Le Devoir de débattre à l'UQAM

L'UQAM et Le Devoir organisent un débat sur la loi 151 destinée à contrer les violences sexuelles sur les campus.

19 Mars 2018 à 14H05

Photo: Istock

En décembre dernier, l'Assemblée nationale du Québec a adopté la loi 151, qui vise à contrer les violences à caractère sexuel dans les établissements d'enseignement supérieur. Cette loi va-t-elle assez loin? Ses mesures permettront-elles d'assurer aux victimes le soutien et le suivi nécessaires? Ces questions feront l'objet de discussions lors d'une table ronde organisée par le journal Le Devoir et l'UQAM, qui aura lieu le 22 mars à la salle Marie-Gérin-Lajoie (J-M400).

Animée par Marie-Andrée Chouinard, directrice de l'information du Devoir, la table ronde réunira la professeure du Département des sciences juridiques Rachel Chagnon, directrice de l'Institut de recherches et d'études féministes (IREF), Sylvie Barcelo, sous-ministre de l'Éducation et de l'Enseignement supérieur, Mélanie Lemay, cofondatrice de Québec contre les violences sexuelles, Jessica Nadeau, journaliste au Devoir, et la chargée de cours et doctorante en sociologie Sandrine Ricci, coordonnatrice du Réseau québécois en études féministes (RéQUEF). Cet événement s'inscrit dans la série de rencontres Le Devoir de débattre.

La loi 151 oblige les cégeps et les universités à se doter d'une politique pour prévenir et combattre les violences sexuelles. Cette politique devrait prévoir, entre autres, des activités de formation obligatoires pour les dirigeants, les membres du personnel et les représentants des syndicats et des associations étudiantes; des règles encadrant les activités sociales ou d'accueil, comme les initiations; des modalités applicables pour formuler une plainte, effectuer un signalement ou fournir des renseignements à l'établissement concernant toute violence à caractère sexuel; une offre de services d'accueil, de référence, de soutien psychosocial et d'accompagnement des personnes par des ressources spécialisées.

«Souhaitée par plusieurs personnes, cette loi constitue un pas dans la bonne direction, dit Sandrine Ricci.
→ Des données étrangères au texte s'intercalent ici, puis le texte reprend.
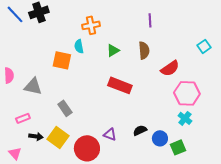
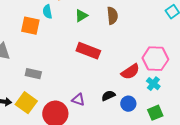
red semicircle: (170, 68) -> (130, 72), moved
gray rectangle: (65, 108) -> (33, 74), turned -42
green square: (178, 147) -> (155, 113), moved

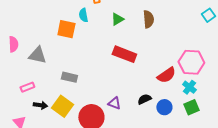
green square: (155, 113) -> (191, 107), moved

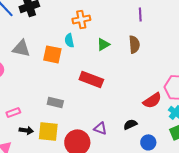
red rectangle: (124, 54) -> (91, 79), moved
gray triangle: (37, 55) -> (21, 48), moved
yellow square: (62, 106) -> (48, 131), turned -30
blue circle: (164, 107) -> (148, 142), moved

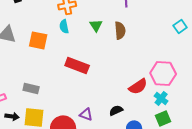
cyan semicircle: (69, 40) -> (64, 26), moved
green triangle: (103, 44) -> (96, 25), moved, turned -32
gray rectangle: (55, 102) -> (31, 88), moved

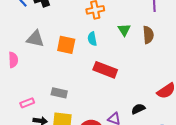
cyan semicircle: (64, 26) -> (92, 39), moved
black semicircle: (116, 110) -> (138, 109), moved

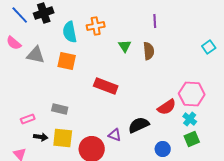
cyan semicircle: (92, 39) -> (70, 32), moved, size x1.5
pink semicircle: (13, 60) -> (14, 43), moved, turned 133
black semicircle: (138, 109) -> (139, 125), size x1.5

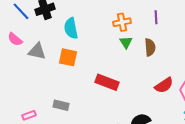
orange cross: (96, 26) -> (122, 22), moved
red semicircle: (167, 107) -> (164, 85), moved

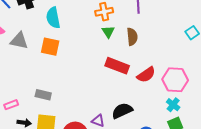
red rectangle: (107, 82) -> (117, 66), moved

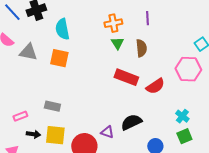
pink hexagon: (175, 80) -> (188, 69), moved

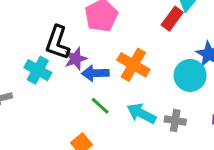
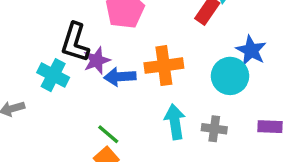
orange cross: (133, 65) -> (164, 66), turned -36
green line: (100, 106) -> (108, 134), moved
cyan arrow: (141, 113) -> (175, 122), turned 56

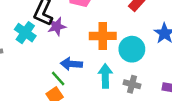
cyan circle: (230, 76) -> (132, 49), moved
blue arrow: (120, 77) -> (71, 64), moved

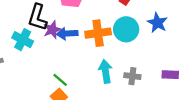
cyan circle: (132, 49) -> (126, 29), moved
blue arrow: (71, 64) -> (67, 34), moved

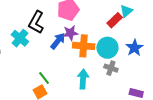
purple star: (52, 30) -> (70, 33), moved
blue arrow: (67, 34) -> (58, 41), turned 120
gray cross: (132, 76) -> (111, 68), moved

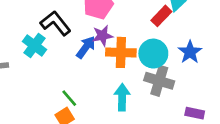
black L-shape: (36, 22) -> (56, 23), turned 115
gray cross: (111, 68) -> (159, 81), size x1.5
On se félicite que la ministre Hélène David ait réussi, en peu de temps, à soumettre un projet de loi qui tient compte des points de vue des parties concernées et qui est prêt à être mis en œuvre. Cela dit, il est encore trop tôt pour évaluer son efficacité.»
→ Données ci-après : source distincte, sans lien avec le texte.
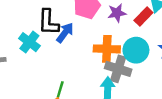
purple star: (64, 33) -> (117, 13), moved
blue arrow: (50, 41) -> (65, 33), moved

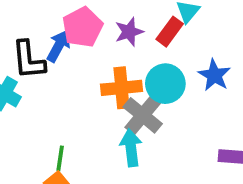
blue arrow: (65, 33) -> (59, 46), moved
gray cross: (118, 69) -> (143, 115), turned 30

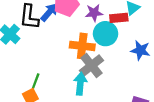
red rectangle: (170, 32) -> (119, 18), turned 36
blue star: (214, 75) -> (140, 50), turned -30
cyan circle: (165, 84) -> (106, 34), moved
Les violences sexuelles touchent d'abord les étudiantes, mais aussi le personnel, tient à rappeler la chargée de cours. «Porter plainte contre son supérieur ou contre son collègue, que l'on côtoie au quotidien, c'est souvent compliqué. Il faut inscrire les violences sexuelles dans un cadre plus large, celui des rapports de pouvoir, comme ceux qui sont associés aux relations hiérarchiques en milieu de travail ou aux conditions de précarité économique que vivent plusieurs étudiantes.»

Une mesure controversée

La loi prévoit une mesure qui est loin de faire l'unanimité. Les établissements d'enseignement supérieur devront se doter d'un code de conduite encadrant les liens intimes (amoureux et sexuels) qui peuvent s'établir entre une étudiante ou un étudiant et une personne ayant une relation pédagogique ou d'autorité avec celle-ci ou celui-ci, et ce, afin d'éviter tout abus de pouvoir ou toute violence à caractère sexuel. Aux États-Unis, certaines universités, comme Harvard, Yale et l'Université de Californie, interdisent aux professeurs d'avoir des relations sexuelles avec les étudiants.
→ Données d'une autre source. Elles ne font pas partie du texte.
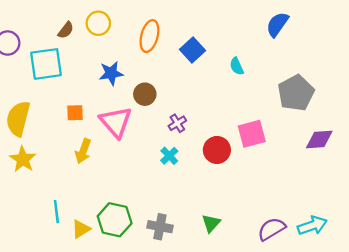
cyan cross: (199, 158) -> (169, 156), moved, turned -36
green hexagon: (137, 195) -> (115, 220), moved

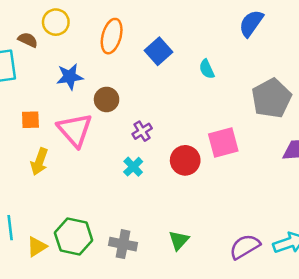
brown semicircle: (66, 30) -> (28, 40), moved, turned -102

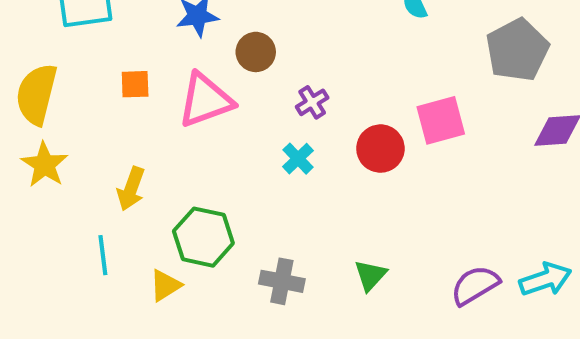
pink triangle: (75, 130) -> (205, 100), turned 51
yellow arrow: (39, 162) -> (131, 189), moved
green hexagon: (74, 236) -> (203, 237), moved
yellow triangle: (37, 247) -> (165, 285), moved

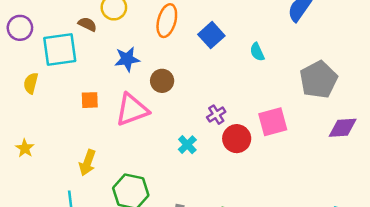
yellow semicircle: (36, 94) -> (31, 83), moved, size x0.6
purple cross: (312, 102) -> (216, 115), moved
yellow star: (45, 165) -> (25, 148), moved, size x0.7

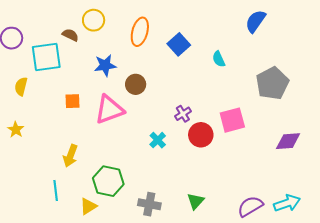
purple diamond: (343, 128) -> (288, 141), moved
yellow star: (25, 148) -> (16, 130), moved

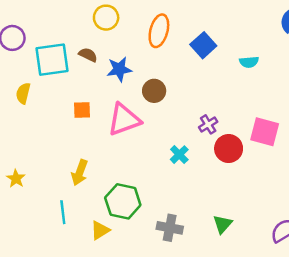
brown semicircle: (70, 35) -> (88, 55), moved
cyan semicircle: (219, 59) -> (249, 62), turned -70
pink square: (232, 120) -> (265, 132), turned 30
yellow star: (16, 130) -> (16, 179), moved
«Un encadrement, comme le préconise la loi, ce n'est pas suffisant», soutient Sandrine Ricci. L'équipe ESSIMU – Enquête sexualité, sécurité et interactions en milieu universitaire –, dont elle fait partie, est en faveur de l'interdiction des relations intimes entre les enseignants et les étudiants. «C'est particulièrement important dans les cégeps, où les étudiants sont plus vulnérables en raison de leur âge et de leur manque relatif de maturité, note la chargée de cours. On estime qu'il est problématique qu'un psychologue, un avocat ou un médecin tombe amoureux de sa cliente ou de sa patiente. Pourquoi ce ne serait pas le cas pour les relations entre professeurs et étudiants?»  

Sandrine Ricci insiste enfin sur l'importance d'améliorer les mécanismes de signalement des gestes de violence sexuelle. «Comme le recommande le rapport d'enquête ESSIMU, il devrait être possible des faire des signalements anonymes afin de pouvoir montrer des dossiers. Il faut aussi accorder une attention particulière aux conséquences que peuvent  subir les victimes de violence sexuelle qui portent plainte, comme les représailles de la part de leur agresseur.»